Теперь уже не оставалось никакого сомнения, что это чудовище намеревалось сделать мне перевязку, чтобы, как только я поправлюсь, подвергнуть меня какому-нибудь унизительному наказанию. Эта мысль возмущала меня до глубины души.
— Оставьте вы меня в покое! — воскликнул я с негодованием, — не надо мне ваших услуг и вашего ухода!..
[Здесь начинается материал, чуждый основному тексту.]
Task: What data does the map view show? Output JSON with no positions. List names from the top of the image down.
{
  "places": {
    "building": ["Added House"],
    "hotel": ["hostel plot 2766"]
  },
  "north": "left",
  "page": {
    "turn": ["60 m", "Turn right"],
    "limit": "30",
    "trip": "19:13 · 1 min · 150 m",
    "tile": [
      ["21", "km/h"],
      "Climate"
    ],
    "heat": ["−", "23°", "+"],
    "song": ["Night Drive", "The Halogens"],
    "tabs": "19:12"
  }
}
— Напротив, вы нуждаетесь в них! — с громким хохотом возразил мулат, — даже очень нуждаетесь! — повторил он. — Брайс, прикажи скорей принести сюда тряпок, бинтов, пресной воды и водки, — обратился он к боцману, который тотчас же направился к лестнице. — Ты найдешь бинты, корпию и все, что нужно, в лекарственном ящике, под диваном, в кают-компании: я там видел его…
— Хм, да!.. и здесь мы потеряли много крови, — продолжал Вик-Любен, корча из себя опытного хирурга и ощупывая мою раненую ногу. — Неужели у нас и здесь сидит еще другая пуля?.. Вероятно! Хм, да!.. кажется, есть.
С этими словами он достал из-за пояса нож, привешенный к ремню брюк, в кожаных ножнах.